- Genre: Comedy
- Created by: Lizz Hickey
- Showrunners: Lizz Hickey (2018–2019) Brent Sievers (2019-2025) Simeon Kondev (2024–2025) Emily Curran (2024–present)
- Starring: Kate Peterman Dawn M. Bennett Kelsey Impicciche

Production
- Animators: Emily Curran Simeon Kondev Kate Costello
- Production companies: BuzzFeed Animation Lab Frederator Studios (series)

Original release
- Network: Instagram
- Release: 2018 – present

= The Land of Boggs =

The Land of Boggs is an American animated web series created by Lizz Hickey. Produced by BuzzFeed Animation Lab, it was released on Instagram in 2018.

Lizz Hickey created it as part of a character development initiative within the Animation Team. She based the original designs on "vintage clothes pins", which had a small round head and two pinching legs. From there, Lizz developed a sweet, fantastical series with a small team of women animators. She started posting the beginnings of "The Boggs" to several platforms, where it started gaining traction and popularity.

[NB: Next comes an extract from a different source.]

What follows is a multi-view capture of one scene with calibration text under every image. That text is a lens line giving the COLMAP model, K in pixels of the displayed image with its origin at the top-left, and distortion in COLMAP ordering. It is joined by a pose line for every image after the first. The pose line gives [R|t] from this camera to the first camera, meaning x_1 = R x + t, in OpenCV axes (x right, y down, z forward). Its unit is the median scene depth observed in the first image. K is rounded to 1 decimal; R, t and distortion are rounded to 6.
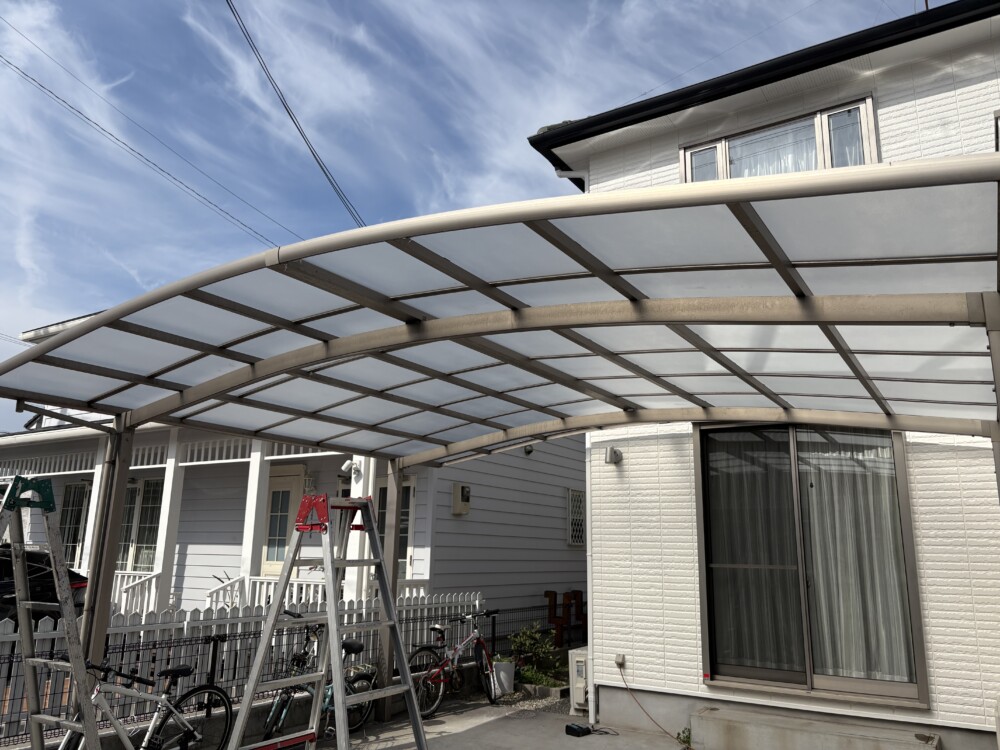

Around 2019-2020, Lizz Hickey voluntarily stepped back from the project to focus on her other successful project she created, called Weird Helga. Lizz allowed Brent Sievers to "showrun" The Land of Boggs, where he produced, wrote, and directed future episodes.

The series began on Instagram, but later also went onto TikTok, Facebook and YouTube.

In February 2023, producer Frederator Studios signed a deal with BuzzFeed Animation Lab to produce a full-length series based on The Land of Boggs. Several other BuzzFeed properties are included in the deal, such as Chikn Nuggit.'

In 2024, co-creator Lizz Hickey was laid off from BuzzFeed, leading to the show's animator Simeon Kondev becoming a showrunner of the series alongside Sievers.

==Synopsis==
The Land of Boggs is about two best friends, Boggo and Boe, learning to embrace the wondrous chaos that comes with growing up, as they weave in and out of trouble.

==Voice cast and characters==
===Main===
- Kate Peteman (2018–2023) and Dawn M. Bennett (2024–present) as Boggo, the blue Bogg
  - Emily Curran briefly played Boggo in 2023.
- Kelsey Impicciche as
  - Boe, an orange Bogg and is Boggo's best friend.
    - Selorm Kploanyi briefly played Boe in 2024.
  - Aiden, an orange Bogg and is Boe's younger brother.
  - Betsy, an orange Bogg and is Boe's mother.
    - Selorm Kploanyi briefly played Betsy in 2024.
  - Anna May, an anime Bogg and is Aiden's girlfriend.
- Brent Sievers as Mark, a blue Bogg who is an outcast and nobody really likes.
- Vivian Nweze as Tiffany, a purple Bogg who is a hopeless romantic and an astrology enthusiast.
- Simeon Kondev (until 2026) & Emily Curran as Taylor Grift, a cruel, apathetic pop singer and Boggo's Idol. She was inspired by Taylor Swift.
- Kate Costello as Blablabla, a green Bogg who is Boggo's friend and works as a barista.
- Carolina Reynoso as Boe's Grandma.

===Guest===
- Nate Charpentier as Iscream, a terrifying demon disguised as a cute rabbit who often kidnaps Boggo and Boe. In every one of their appearances, they parody the Saw film series, with themselves portrayed as Jigsaw. Iscream originates from Chikn Nuggit, another web series by BuzzFeed Animation Lab.

==Related media==

===Video game===
A mobile video game called The Land of Boggs: Decor Dash was released on Android and iOS on December 22, 2025.